The only usual exception is consultations with other senior priests of the Order. These are done because taking refuge in the Sangha is a basic principle of Buddhism and is ultimately for the benefit of the confiding person. A priest must be free to discuss confidential material with his or her master, Abbot, Prior, Head of the Order, or other spiritual advisor in order to gain the benefit of their additional wise discernment on the situation so as to be able to better counsel the confiding person in the future. Also, the priest has an obligation to inform one or more of these same seniors, or the appropriate Prior or monastic officer, of confidential situations of which that senior has a need to know in order that he or she may be able to be of assistance to the confiding person and to the Sangha generally. If you have concerns about particular confidential information being shared with particular seniors in this refuge-taking process, please discuss these concerns with your priest before confiding in him or her, and make a mutually acceptable arrangement.
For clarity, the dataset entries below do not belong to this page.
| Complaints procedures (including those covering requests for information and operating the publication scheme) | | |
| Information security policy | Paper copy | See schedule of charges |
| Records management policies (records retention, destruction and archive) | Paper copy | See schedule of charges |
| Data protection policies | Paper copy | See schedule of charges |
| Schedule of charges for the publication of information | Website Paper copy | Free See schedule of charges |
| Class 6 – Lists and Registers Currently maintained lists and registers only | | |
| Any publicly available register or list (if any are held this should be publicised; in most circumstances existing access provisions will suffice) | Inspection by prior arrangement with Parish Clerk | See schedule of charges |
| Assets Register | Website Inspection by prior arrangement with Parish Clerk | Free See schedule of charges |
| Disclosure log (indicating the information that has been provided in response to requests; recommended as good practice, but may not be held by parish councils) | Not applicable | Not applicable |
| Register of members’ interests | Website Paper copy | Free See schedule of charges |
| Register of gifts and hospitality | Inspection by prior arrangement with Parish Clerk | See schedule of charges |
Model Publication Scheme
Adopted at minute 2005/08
The other exception referred to in our rule occurs very rarely, when the confiding person reveals information to the priest about a situation which the priest believes to be one of serious impending danger to the spiritual or physical well-being of someone and then the confiding person refuses to take responsible action to attempt to prevent that harm. In this case, the priest is authorized to do what he or she believes must be done, when the impending harm is seen to significantly outweigh the harm that will be done by breaking confidentiality and when no other reasonable alternative is apparent. Except in dire emergencies, the priest will consult with other senior Sangha members before taking action under this provision of our rules. Such actions are rare and not undertaken lightly.
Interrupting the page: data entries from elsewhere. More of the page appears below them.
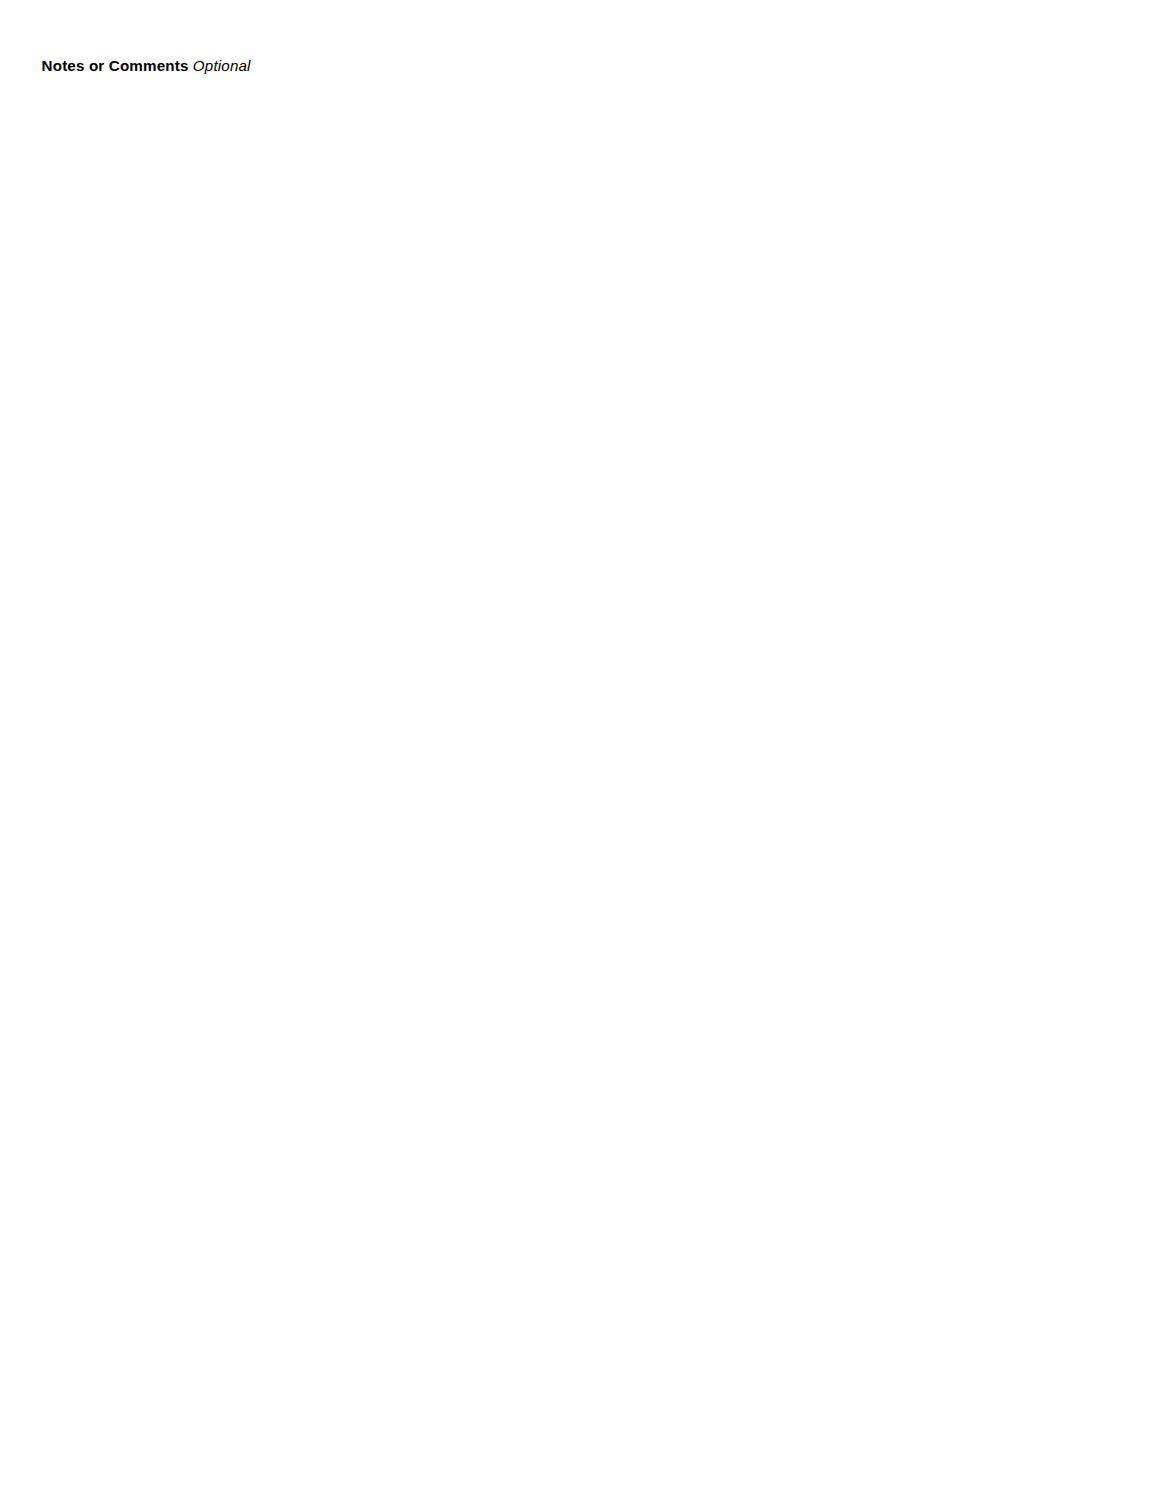Notes or Comments Optional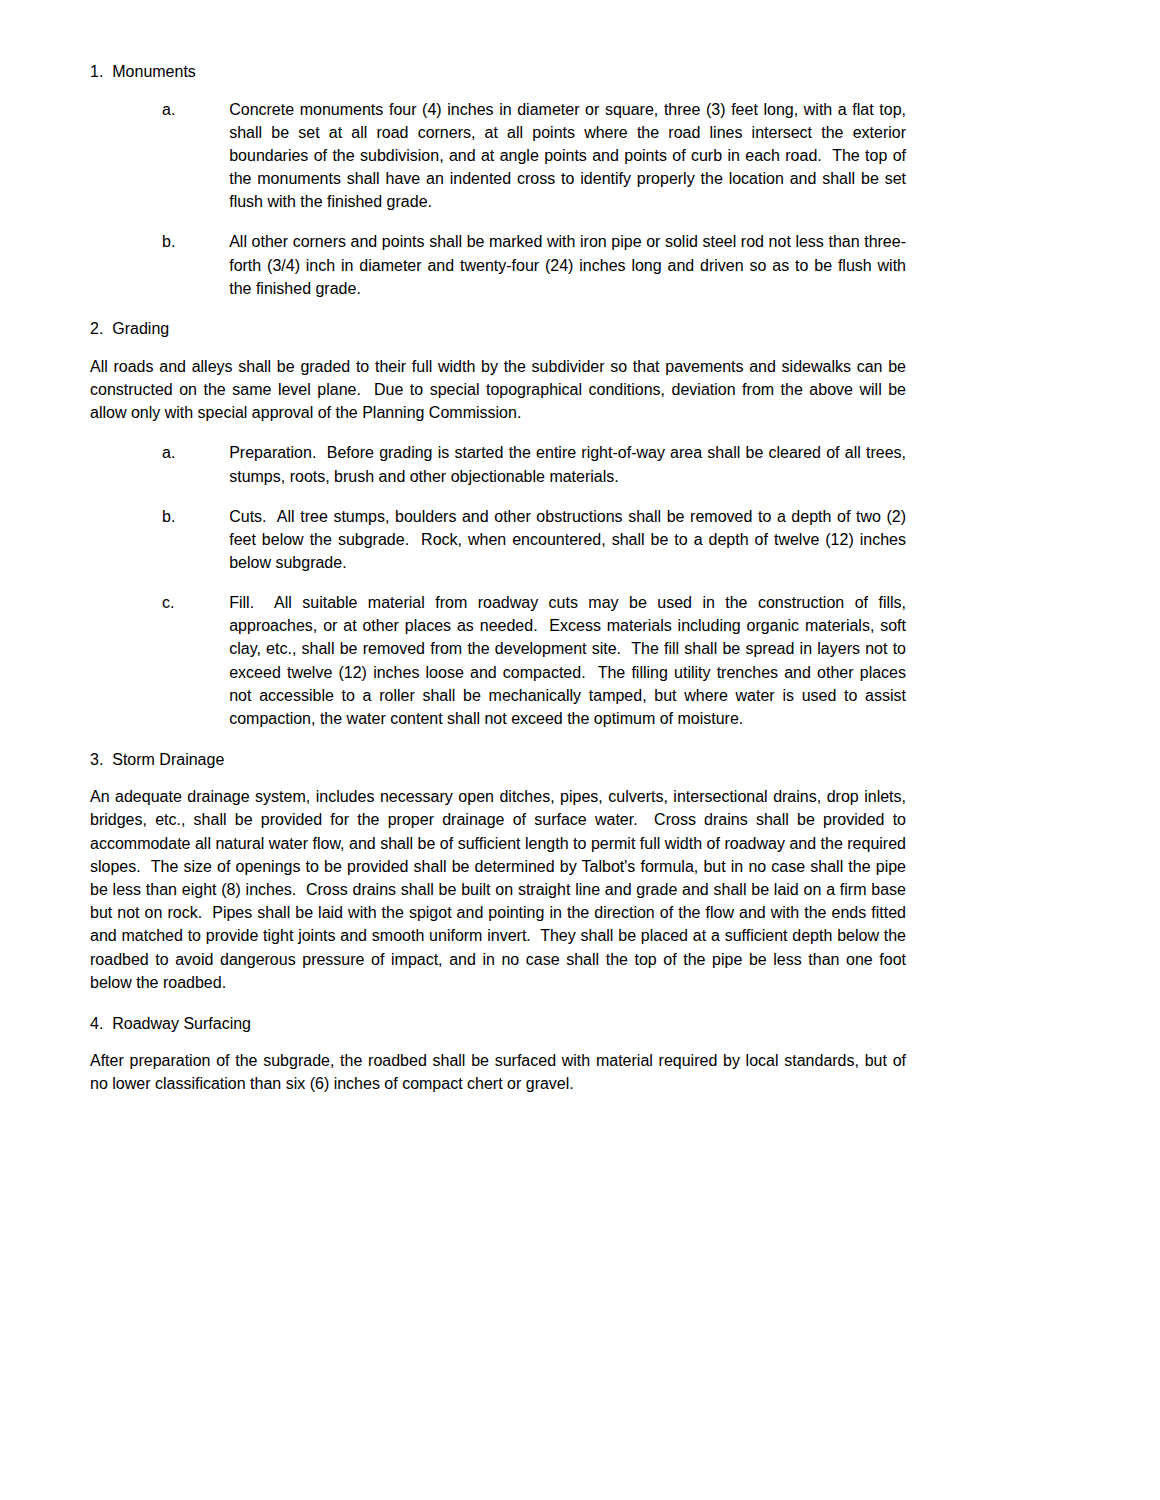Monuments
a. Concrete monuments four (4) inches in diameter or square, three (3) feet long, with a flat top, shall be set at all road corners, at all points where the road lines intersect the exterior boundaries of the subdivision, and at angle points and points of curb in each road. The top of the monuments shall have an indented cross to identify properly the location and shall be set flush with the finished grade.
b. All other corners and points shall be marked with iron pipe or solid steel rod not less than three-forth (3/4) inch in diameter and twenty-four (24) inches long and driven so as to be flush with the finished grade.
Grading
All roads and alleys shall be graded to their full width by the subdivider so that pavements and sidewalks can be constructed on the same level plane. Due to special topographical conditions, deviation from the above will be allow only with special approval of the Planning Commission.
a. Preparation. Before grading is started the entire right-of-way area shall be cleared of all trees, stumps, roots, brush and other objectionable materials.
b. Cuts. All tree stumps, boulders and other obstructions shall be removed to a depth of two (2) feet below the subgrade. Rock, when encountered, shall be to a depth of twelve (12) inches below subgrade.
c. Fill. All suitable material from roadway cuts may be used in the construction of fills, approaches, or at other places as needed. Excess materials including organic materials, soft clay, etc., shall be removed from the development site. The fill shall be spread in layers not to exceed twelve (12) inches loose and compacted. The filling utility trenches and other places not accessible to a roller shall be mechanically tamped, but where water is used to assist compaction, the water content shall not exceed the optimum of moisture.
Storm Drainage
An adequate drainage system, includes necessary open ditches, pipes, culverts, intersectional drains, drop inlets, bridges, etc., shall be provided for the proper drainage of surface water. Cross drains shall be provided to accommodate all natural water flow, and shall be of sufficient length to permit full width of roadway and the required slopes. The size of openings to be provided shall be determined by Talbot's formula, but in no case shall the pipe be less than eight (8) inches. Cross drains shall be built on straight line and grade and shall be laid on a firm base but not on rock. Pipes shall be laid with the spigot and pointing in the direction of the flow and with the ends fitted and matched to provide tight joints and smooth uniform invert. They shall be placed at a sufficient depth below the roadbed to avoid dangerous pressure of impact, and in no case shall the top of the pipe be less than one foot below the roadbed.
Roadway Surfacing
After preparation of the subgrade, the roadbed shall be surfaced with material required by local standards, but of no lower classification than six (6) inches of compact chert or gravel.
Another rare exception occurs when a confiding person dies before being able to take action to rectify a situation involving his or her own past actions. The priest is then free to follow his or her conscience and meditation in acting on behalf of the deceased to do what may be done to right the situation, both for the benefit of others and to help set to rest the karma of the deceased. Such actions are presumed to be in accord with the True Heart of the deceased, even when they necessitate the disclosure of confidential information.
Finally, some legal districts have passed laws which limit the confidentiality of clergy communications within their jurisdiction. This is most often the case when the information concerns on-going child abuse. Please consult with your priest in advance if you have concerns about this possibility, or about any of the matters discussed above.